Directive:
From the listing below, copy each line that contains the word "sunfish".

**** Exercise data ****

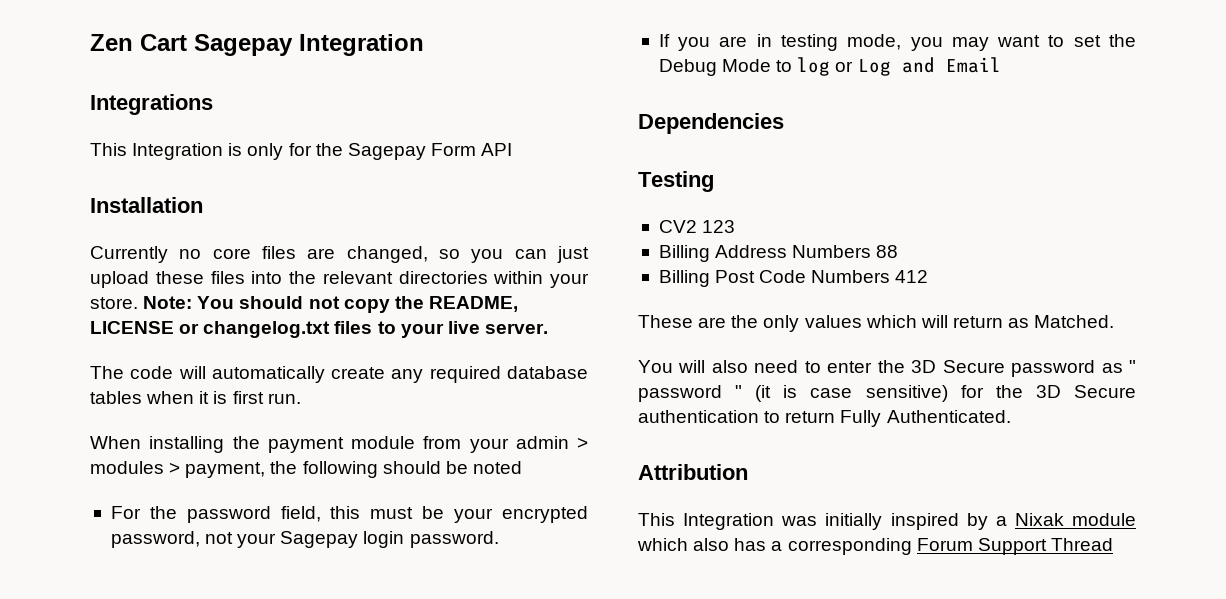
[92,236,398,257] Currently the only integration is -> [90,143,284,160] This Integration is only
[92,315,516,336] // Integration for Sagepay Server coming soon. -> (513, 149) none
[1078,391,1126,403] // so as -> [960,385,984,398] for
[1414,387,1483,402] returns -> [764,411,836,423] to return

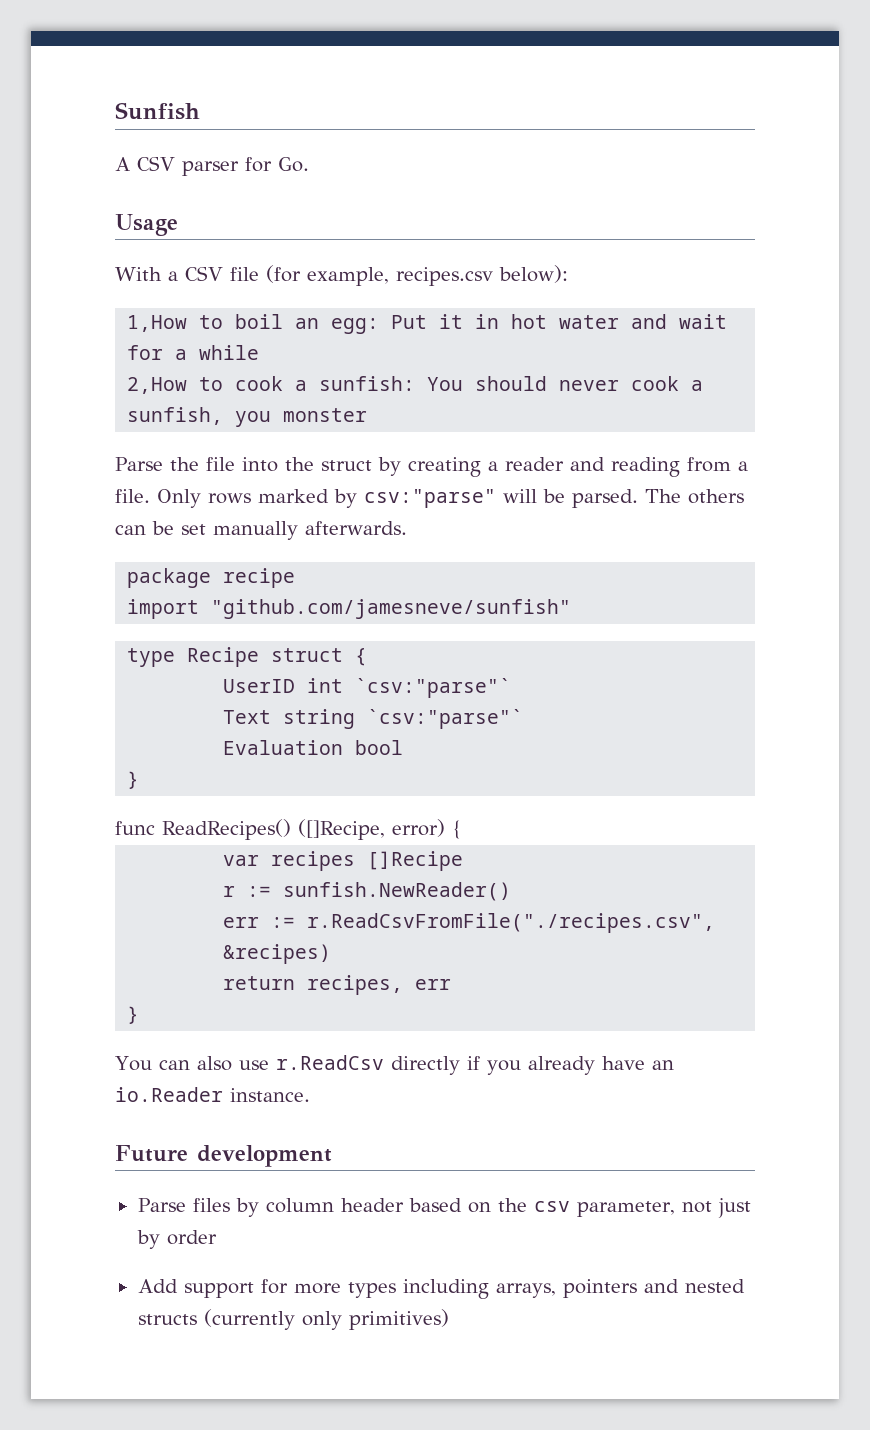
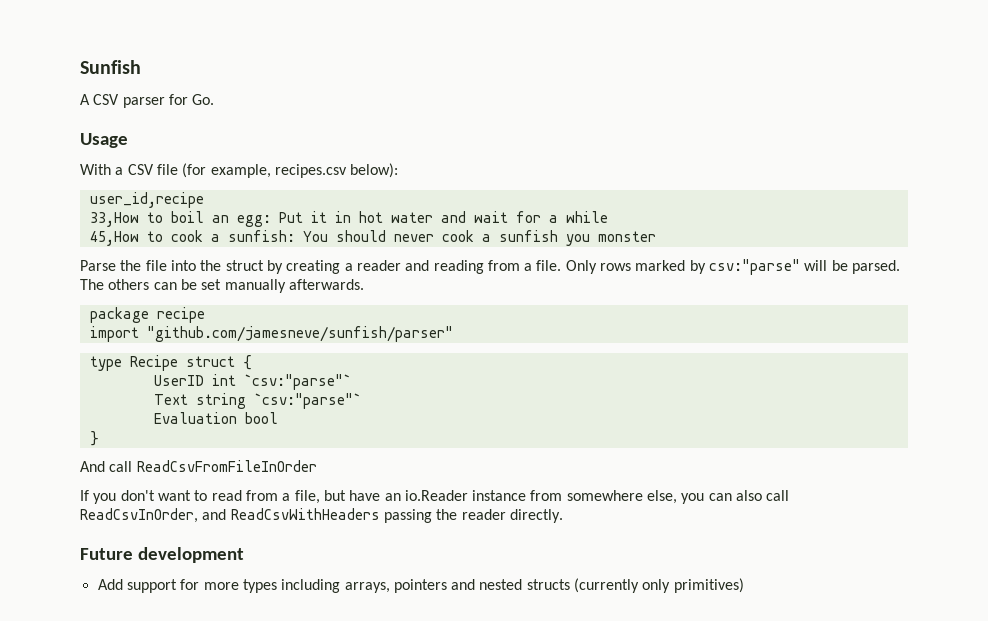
[127,315,188,332] 1,How -> [89,192,204,208] [89,212,139,227] user_id,recipe // 33,How
[127,377,188,394] 2,How -> [89,231,139,246] 45,How
[127,407,224,425] sunfish, -> [498,230,558,242] sunfish
[211,599,572,619] "github.com/jamesneve/sunfish" -> [146,326,453,342] "github.com/jamesneve/sunfish/parser"
[115,819,462,840] [223,851,464,871] [223,882,512,901] [223,913,716,933] [223,944,332,964] [223,975,452,995] [127,1006,140,1024] [115,1055,674,1075] [115,1087,310,1102] [115,1145,332,1167] [137,1198,751,1218] [136,1230,217,1249] func ReadRecipes() ([]Recipe, error) { // var recipes []Recipe // r := sunfish.NewReader() // err := r.ReadCsvFromFile("./recipes.csv", &recipes) // return recipes, err // } // You can also use r.ReadCsv directly if you already have an io.Reader instance. // Future development // Parse files by column header based on the csv parameter, not just by order -> [80,460,317,472] [80,490,790,504] [80,508,563,523] [80,547,244,563] And call ReadCsvFromFileInOrder // If you don't want to read from a file, but have an io.Reader instance from somewhere else, you can also call ReadCsvInOrder, and ReadCsvWithHeaders passing the reader directly. // Future development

****

Task output:
[127,407,224,425] sunfish, -> [498,230,558,242] sunfish
[211,599,572,619] "github.com/jamesneve/sunfish" -> [146,326,453,342] "github.com/jamesneve/sunfish/parser"
[115,819,462,840] [223,851,464,871] [223,882,512,901] [223,913,716,933] [223,944,332,964] [223,975,452,995] [127,1006,140,1024] [115,1055,674,1075] [115,1087,310,1102] [115,1145,332,1167] [137,1198,751,1218] [136,1230,217,1249] func ReadRecipes() ([]Recipe, error) { // var recipes []Recipe // r := sunfish.NewReader() // err := r.ReadCsvFromFile("./recipes.csv", &recipes) // return recipes, err // } // You can also use r.ReadCsv directly if you already have an io.Reader instance. // Future development // Parse files by column header based on the csv parameter, not just by order -> [80,460,317,472] [80,490,790,504] [80,508,563,523] [80,547,244,563] And call ReadCsvFromFileInOrder // If you don't want to read from a file, but have an io.Reader instance from somewhere else, you can also call ReadCsvInOrder, and ReadCsvWithHeaders passing the reader directly. // Future development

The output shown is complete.